Artificial Intelligence for the automated creation of multi-scale digital twins of the built world

Principal Investigators 

Prof. Dr.-Ing. André Borrmann, 
Chair of Computational Modeling and Simulation, Department of Civil and Environmental Engineering

Prof. Dr. rer. nat. Daniel Cremers,
Chair of Computer Vision and Artificial Intelligence, Departments of Informatics and Mathematics

Prof. Dr. rer. nat. Thomas H. Kolbe,
Chair of Geoinformatics, Department of Aerospace and Geodesy

Prof. Dr.-Ing. Frank Petzold,
Chair of Architectural Informatics, Department of Architecture

Prof. Dr.-Ing. Ludwig Hoegner,
Photogrammetry and Remote Sensing, Department of Aerospace and Geodesy

Prof. Dr.-Ing. Xiaoxiang Zhu, 
Data Science in Earth Observation, Department of Aerospace and Geodesy

Project summary

The project aims at the automated generation of a system of interrelated digital twins of the built environment spanning multiple resolution scales providing rich semantics and coherent geometry.
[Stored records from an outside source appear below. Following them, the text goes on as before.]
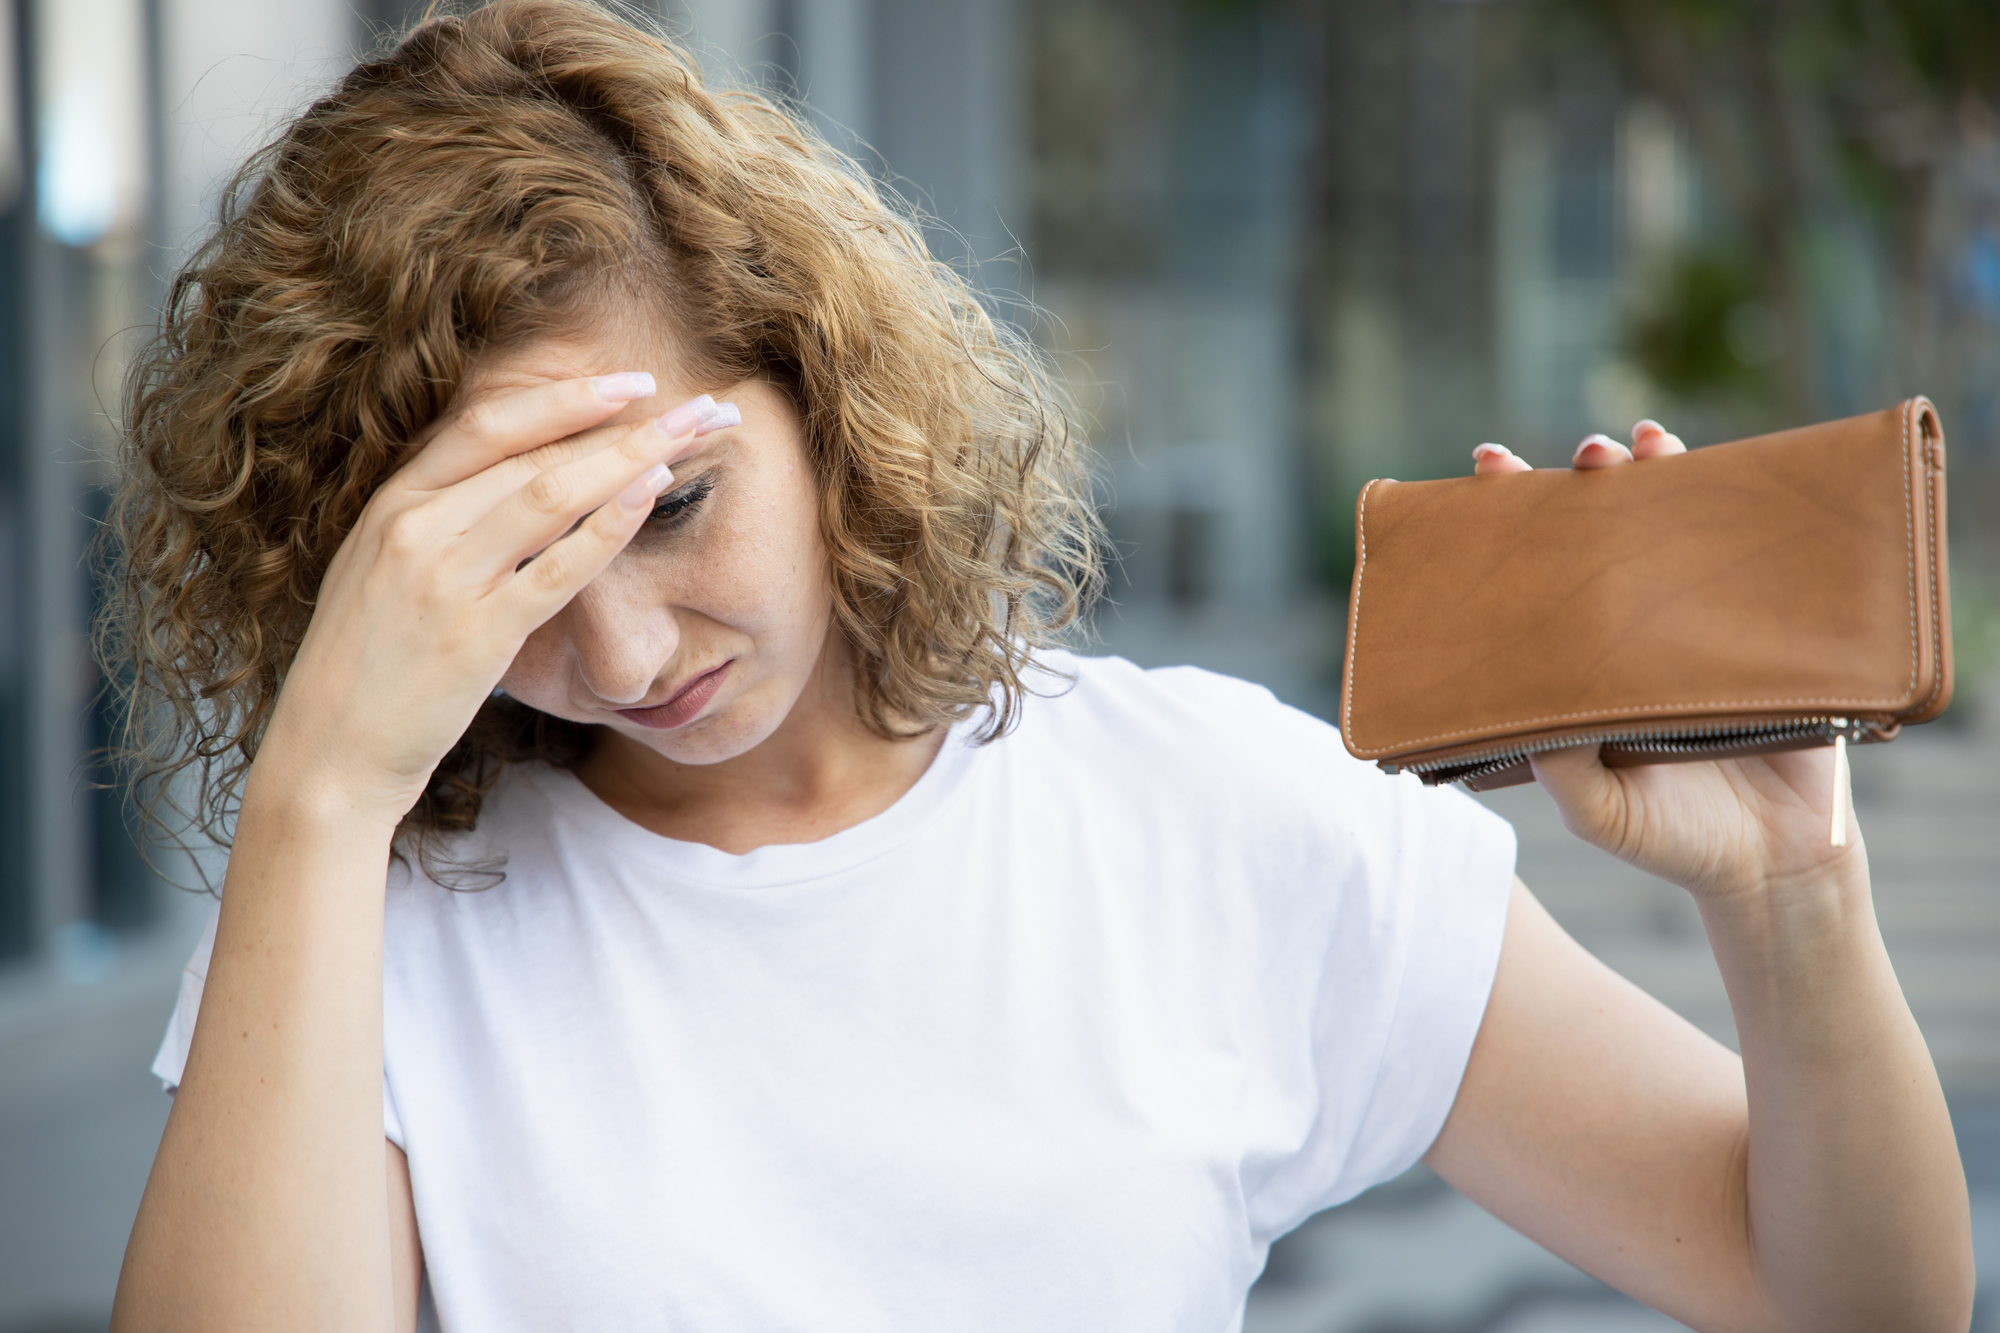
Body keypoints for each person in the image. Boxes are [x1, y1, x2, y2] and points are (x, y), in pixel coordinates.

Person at [109, 3, 1973, 1331]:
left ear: (822, 394)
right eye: (512, 569)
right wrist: (323, 791)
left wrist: (1794, 891)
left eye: (670, 506)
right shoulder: (371, 925)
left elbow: (1850, 1297)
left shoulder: (1207, 813)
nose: (621, 646)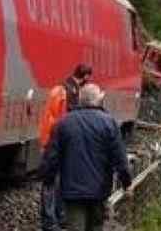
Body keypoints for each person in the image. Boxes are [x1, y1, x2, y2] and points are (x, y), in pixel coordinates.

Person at [41, 83, 133, 231]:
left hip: (72, 191)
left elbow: (52, 157)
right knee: (96, 226)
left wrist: (48, 179)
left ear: (80, 100)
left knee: (75, 227)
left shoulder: (64, 123)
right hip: (99, 190)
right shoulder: (109, 123)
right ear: (98, 100)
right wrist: (127, 183)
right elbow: (120, 158)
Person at [39, 64, 93, 231]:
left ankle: (54, 218)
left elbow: (49, 119)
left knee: (53, 180)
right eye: (88, 78)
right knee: (54, 182)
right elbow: (64, 121)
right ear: (85, 76)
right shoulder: (71, 94)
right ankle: (52, 219)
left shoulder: (59, 90)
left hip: (52, 141)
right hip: (59, 143)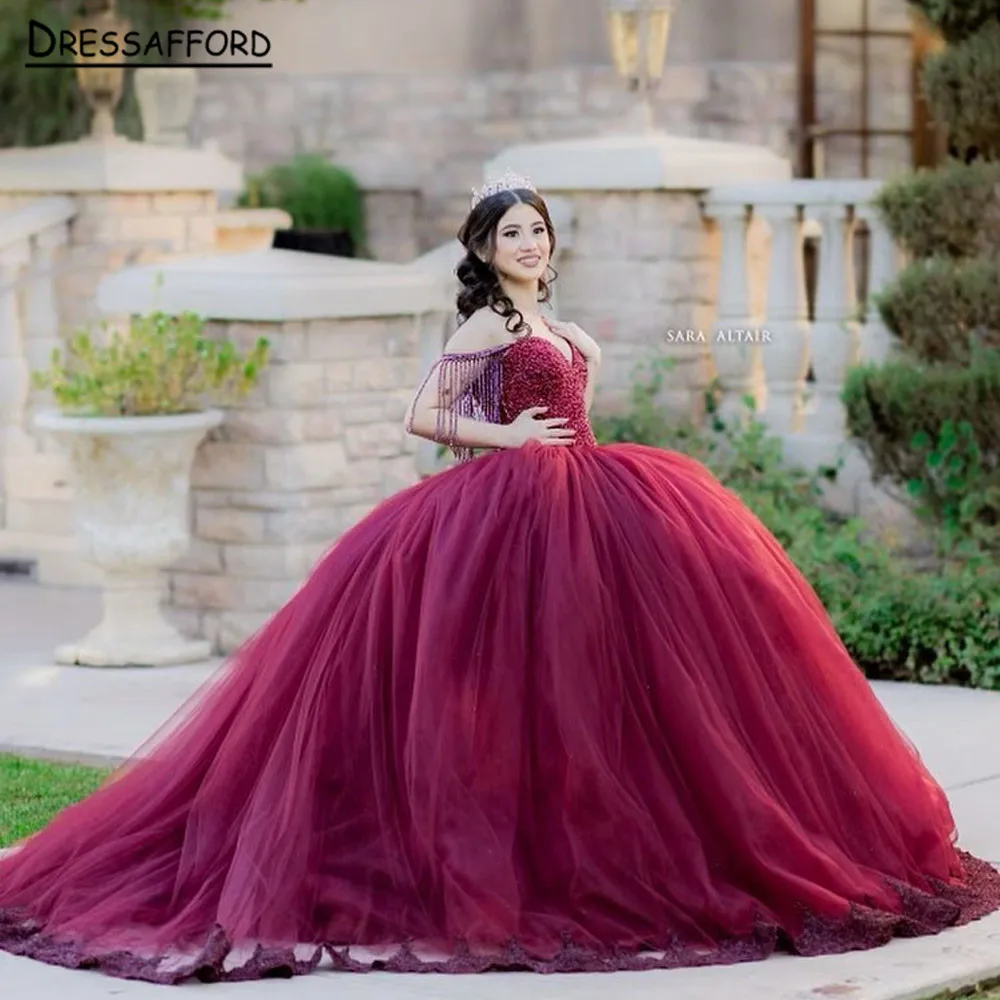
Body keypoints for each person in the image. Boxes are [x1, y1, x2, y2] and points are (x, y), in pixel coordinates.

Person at [1, 172, 998, 986]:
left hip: (596, 511)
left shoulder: (568, 334)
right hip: (510, 515)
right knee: (501, 688)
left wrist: (554, 433)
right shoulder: (488, 332)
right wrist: (505, 433)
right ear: (480, 251)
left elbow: (583, 420)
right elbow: (422, 416)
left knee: (618, 690)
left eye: (537, 230)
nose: (528, 242)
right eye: (510, 232)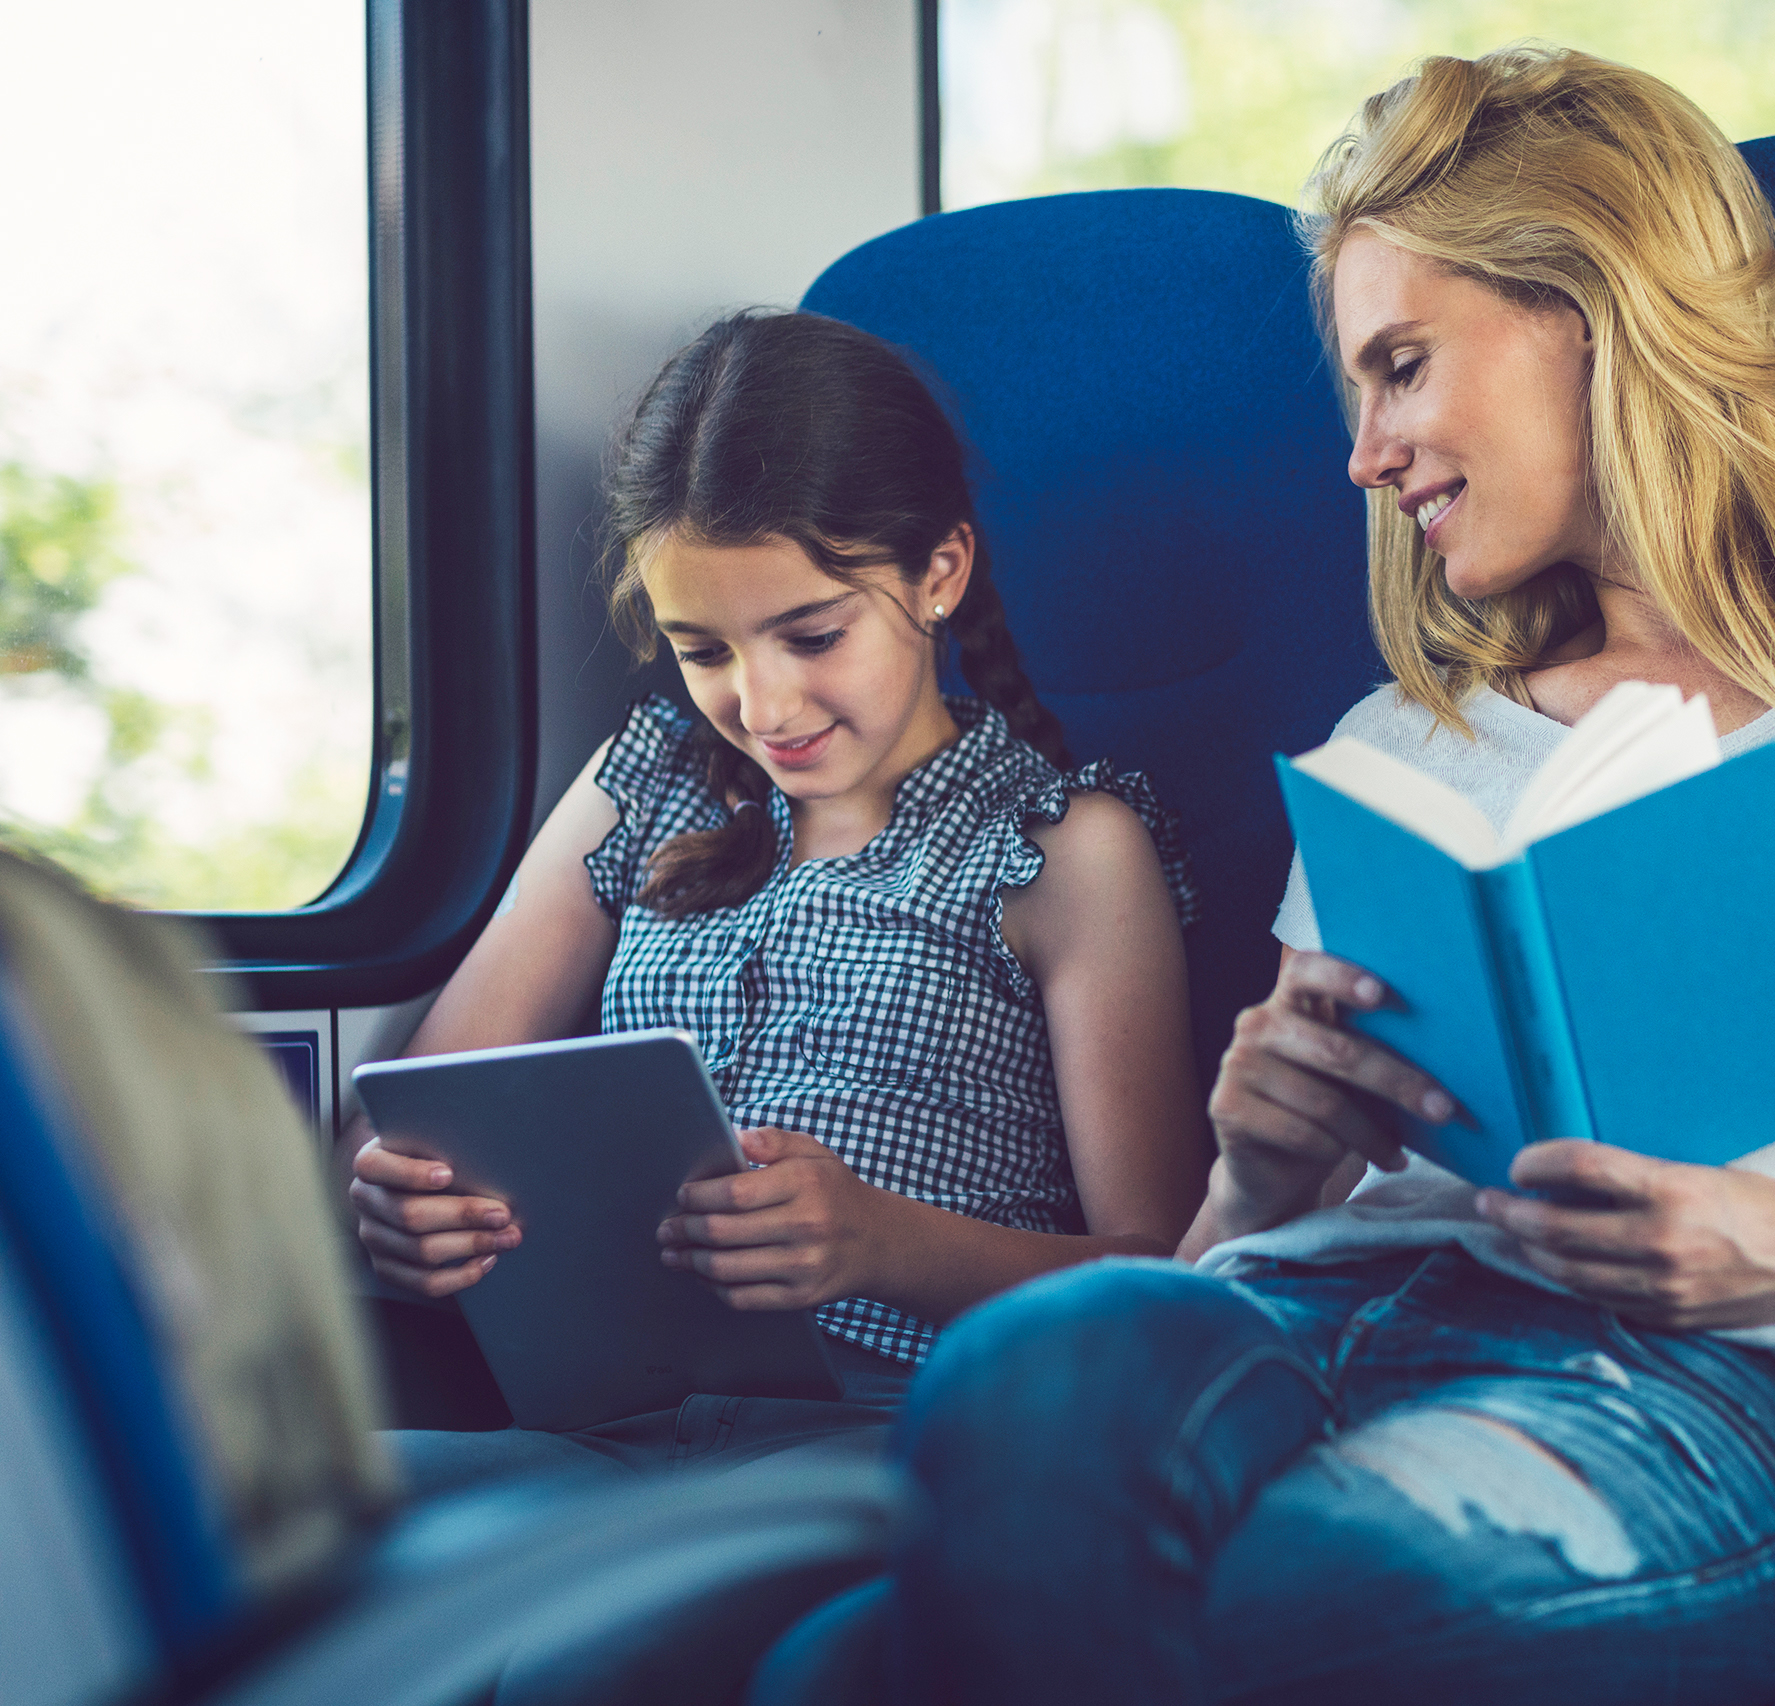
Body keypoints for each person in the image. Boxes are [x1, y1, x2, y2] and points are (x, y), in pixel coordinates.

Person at [874, 46, 1775, 1705]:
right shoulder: (1398, 741)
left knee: (1179, 1618)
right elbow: (1221, 1261)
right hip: (1313, 1318)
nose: (1365, 458)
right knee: (1026, 1384)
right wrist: (1252, 1173)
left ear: (1593, 315)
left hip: (1711, 1386)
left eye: (1401, 367)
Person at [343, 310, 1207, 1493]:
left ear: (938, 572)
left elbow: (1165, 1273)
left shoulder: (1063, 850)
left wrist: (880, 1241)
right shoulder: (639, 784)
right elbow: (404, 1119)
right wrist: (394, 1207)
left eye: (812, 634)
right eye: (703, 650)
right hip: (599, 1428)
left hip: (892, 1437)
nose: (762, 703)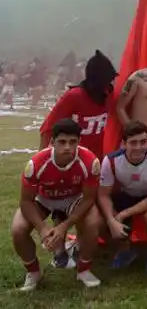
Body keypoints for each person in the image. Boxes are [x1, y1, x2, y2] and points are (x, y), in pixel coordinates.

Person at [12, 119, 103, 291]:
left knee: (93, 222)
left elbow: (89, 199)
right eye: (62, 142)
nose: (67, 147)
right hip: (44, 199)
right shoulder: (37, 163)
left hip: (73, 199)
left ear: (79, 142)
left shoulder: (90, 161)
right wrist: (42, 228)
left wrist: (65, 226)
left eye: (72, 142)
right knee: (18, 229)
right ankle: (33, 273)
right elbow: (25, 201)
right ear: (52, 142)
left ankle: (83, 270)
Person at [98, 120, 147, 273]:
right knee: (100, 217)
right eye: (133, 142)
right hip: (127, 195)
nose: (138, 147)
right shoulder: (110, 160)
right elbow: (103, 195)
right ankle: (125, 251)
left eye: (143, 142)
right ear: (123, 143)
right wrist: (112, 220)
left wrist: (123, 214)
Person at [40, 50, 118, 158]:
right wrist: (41, 159)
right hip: (72, 159)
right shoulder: (74, 96)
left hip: (96, 159)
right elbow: (47, 128)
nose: (108, 86)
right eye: (105, 82)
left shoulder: (110, 94)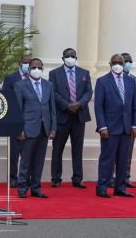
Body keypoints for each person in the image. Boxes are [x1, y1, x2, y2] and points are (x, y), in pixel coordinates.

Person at [94, 54, 136, 198]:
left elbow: (135, 105)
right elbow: (98, 106)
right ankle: (102, 187)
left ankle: (120, 187)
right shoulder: (102, 81)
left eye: (120, 62)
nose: (118, 64)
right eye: (115, 62)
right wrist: (102, 127)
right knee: (107, 159)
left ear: (124, 63)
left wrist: (135, 125)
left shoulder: (131, 81)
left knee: (123, 159)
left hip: (126, 128)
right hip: (109, 128)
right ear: (110, 64)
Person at [49, 48, 92, 189]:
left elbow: (88, 92)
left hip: (79, 116)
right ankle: (56, 178)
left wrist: (79, 104)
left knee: (77, 149)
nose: (70, 58)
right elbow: (53, 93)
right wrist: (67, 105)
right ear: (63, 58)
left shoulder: (84, 73)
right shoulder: (54, 74)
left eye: (72, 55)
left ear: (76, 57)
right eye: (67, 56)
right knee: (57, 149)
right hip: (62, 116)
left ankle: (77, 178)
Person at [14, 58, 56, 199]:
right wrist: (19, 129)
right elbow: (17, 110)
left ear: (43, 69)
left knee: (39, 160)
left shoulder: (48, 85)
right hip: (28, 128)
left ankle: (36, 188)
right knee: (26, 160)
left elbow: (52, 109)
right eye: (33, 67)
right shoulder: (20, 85)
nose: (36, 70)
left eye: (39, 67)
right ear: (29, 69)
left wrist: (53, 128)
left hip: (44, 128)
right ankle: (22, 187)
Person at [109, 53, 136, 188]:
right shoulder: (108, 79)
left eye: (130, 61)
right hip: (113, 124)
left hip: (129, 125)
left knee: (127, 153)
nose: (128, 63)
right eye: (126, 61)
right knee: (111, 153)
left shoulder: (135, 80)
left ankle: (125, 177)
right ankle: (111, 177)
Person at [2, 53, 32, 188]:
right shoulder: (11, 78)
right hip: (15, 118)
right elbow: (5, 98)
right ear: (20, 63)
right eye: (25, 62)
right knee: (14, 152)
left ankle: (25, 177)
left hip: (31, 119)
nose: (27, 65)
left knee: (28, 151)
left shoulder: (34, 77)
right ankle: (13, 177)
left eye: (29, 63)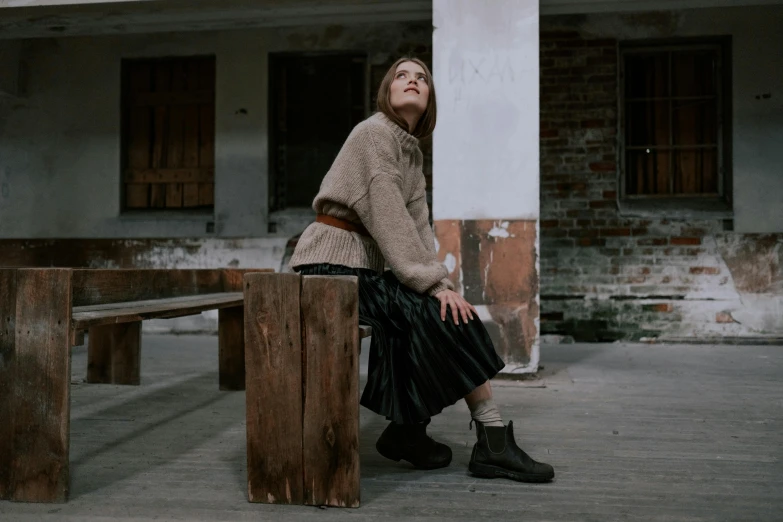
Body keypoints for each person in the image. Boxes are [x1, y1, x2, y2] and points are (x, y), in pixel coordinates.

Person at [290, 57, 554, 483]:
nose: (412, 81)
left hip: (363, 269)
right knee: (441, 313)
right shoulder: (374, 134)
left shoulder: (409, 152)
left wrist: (439, 285)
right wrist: (434, 287)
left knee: (434, 311)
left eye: (422, 78)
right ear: (387, 92)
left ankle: (407, 433)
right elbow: (390, 220)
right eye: (401, 76)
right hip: (328, 265)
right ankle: (491, 439)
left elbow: (417, 230)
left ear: (429, 97)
To this end, we will research a multi-scale, multi-sensor, multi-method approach combining terrestrial, airborne, and spaceborne acquisition, different sensors (visible, thermal, LiDAR, Radar) and different processing methods integrating top-down and bottom-up AI approaches. The key concept of this proposal providing a ground-breaking step forward lies in deriving building information and intelligently fusing the resulting information by AI-based methods, thus closing information gaps and increasing completeness, accuracy and reliance of the resulting digital twins. To facilitate the process and improve the results, we make extensive use of informed machine learning by exploiting explicit knowledge on the design and construction of built facilities. The goal of the project is not to create a single monolithic digital twin, but instead a system of interlinked twins across different scales, providing the opportunity to seamlessly integrate city, district and building models as well as keep these up-to-date and consistent. As testbed and demonstration scenario, we will use the inner city of Munich, a zone around the central TUM campus where large data sets from various sensors are already available.